■ INSTRUCTIONS TO FOLLOW ■
From the passage about the Gainesville murders below, extract everything from "Relatively unknown is" down to "charter might be.", copying it word for word.

■ EXCERPTED TEXT ■
· · · · · · ·
It's well known that I was able to compile the ONLY complete, unabridged, accurate account of the five murders Rolling committed in Gainesville. Less well known is the voluminous Chronology I built to support my research. This too I have posted to sondralondon.com in the interests of setting the record straigh. This Chronology was so superior to that composed by The State that The Defense used it as their bottom-line reference in the case. Not only did I exclusively reveal what happened, but I persisted through an incredible complex of opposition [punitive penury, stalking, death threats, both in and out of court] to delve into WHY it happened. I published The Making of a Serial Killer despite being sued by the State and told that I would never collect one cent for the five years I spent on this case. The Son of Sam Laws had already been declared unconstitutional by the US Supreme Court, and the facts of my case did not conform to the purpose of these laws. Still, Florida is its own little fiefdom, especially North Florida, which has never had any legitimate industry and has thus been a cesspool of perpetual corruption. I was unable to finance my own defense and went toe-to-toe with The Powers That Be, full of confidence that the Constitution and Supreme Court law guaranteed that not only a writer, but a felon, would have full protection from being punished by the State for publishing the truth. Another opportunity to advance my education in Things I Never Wanted to Know.

Relatively unknown is the triple murder in Louisiana that I was able to document, and there's yet another story untold here, of how law enforcement concealed these unpublished confessions while continuing to lay the blame on Hal Carter, the hapless attorney who had been engaged to one of the victims.

I assisted law enforcement in closing two of Schaefer's unsolved murders, as well as two of Toole's.

There was a great wave of "attention" from the mass media during the time my books were on the shelves; this was part of the concerted effort to obscure the significance of my work and it was, again, quite a PROFESSIONAL job. (ahem, AHEM!) It seemed so spontaneous. This is not the place for me to reveal what is really going on with that, who is driving it, or what their charter might be.

Because Feral House was not about to lift a finger to promote my books it then became incumbent upon me to indulge these many attempts to get me to participate in ruining my own career, in the name of "publicizing my books." I have been accused of "just wanting attention," and being a "media whore," but that is far from the case. Nobody knows how many requests for interviews I have refused. Nor the multiple mega-Entities, like Paramount Pictures, who attempted to buy my life story.
· · · · · · ·
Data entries
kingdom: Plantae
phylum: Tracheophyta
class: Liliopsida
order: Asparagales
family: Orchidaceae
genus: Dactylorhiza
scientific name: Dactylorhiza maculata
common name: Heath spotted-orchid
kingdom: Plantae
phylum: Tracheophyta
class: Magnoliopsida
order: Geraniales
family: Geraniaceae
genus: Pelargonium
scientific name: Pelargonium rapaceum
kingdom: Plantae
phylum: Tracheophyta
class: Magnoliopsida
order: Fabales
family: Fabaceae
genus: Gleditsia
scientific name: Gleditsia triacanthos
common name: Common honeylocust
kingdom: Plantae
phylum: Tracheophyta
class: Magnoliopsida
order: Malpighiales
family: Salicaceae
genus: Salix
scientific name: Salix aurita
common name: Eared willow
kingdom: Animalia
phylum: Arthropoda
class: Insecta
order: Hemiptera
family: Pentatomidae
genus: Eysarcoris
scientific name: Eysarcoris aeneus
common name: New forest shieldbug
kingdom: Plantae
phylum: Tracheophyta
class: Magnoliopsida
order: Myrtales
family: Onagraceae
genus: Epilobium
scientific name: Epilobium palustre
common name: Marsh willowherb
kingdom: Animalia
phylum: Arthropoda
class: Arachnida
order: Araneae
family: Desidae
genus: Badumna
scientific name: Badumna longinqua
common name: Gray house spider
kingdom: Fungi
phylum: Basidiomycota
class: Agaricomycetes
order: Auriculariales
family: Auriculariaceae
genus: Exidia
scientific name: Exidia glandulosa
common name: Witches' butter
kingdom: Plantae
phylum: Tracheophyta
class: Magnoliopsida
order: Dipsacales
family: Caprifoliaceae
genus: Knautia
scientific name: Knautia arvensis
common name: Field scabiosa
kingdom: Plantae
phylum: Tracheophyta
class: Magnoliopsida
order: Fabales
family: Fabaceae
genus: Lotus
· · · · · · ·
■ FULL SOLUTION ■
Relatively unknown is the triple murder in Louisiana that I was able to document, and there's yet another story untold here, of how law enforcement concealed these unpublished confessions while continuing to lay the blame on Hal Carter, the hapless attorney who had been engaged to one of the victims.

I assisted law enforcement in closing two of Schaefer's unsolved murders, as well as two of Toole's.

There was a great wave of "attention" from the mass media during the time my books were on the shelves; this was part of the concerted effort to obscure the significance of my work and it was, again, quite a PROFESSIONAL job. (ahem, AHEM!) It seemed so spontaneous. This is not the place for me to reveal what is really going on with that, who is driving it, or what their charter might be.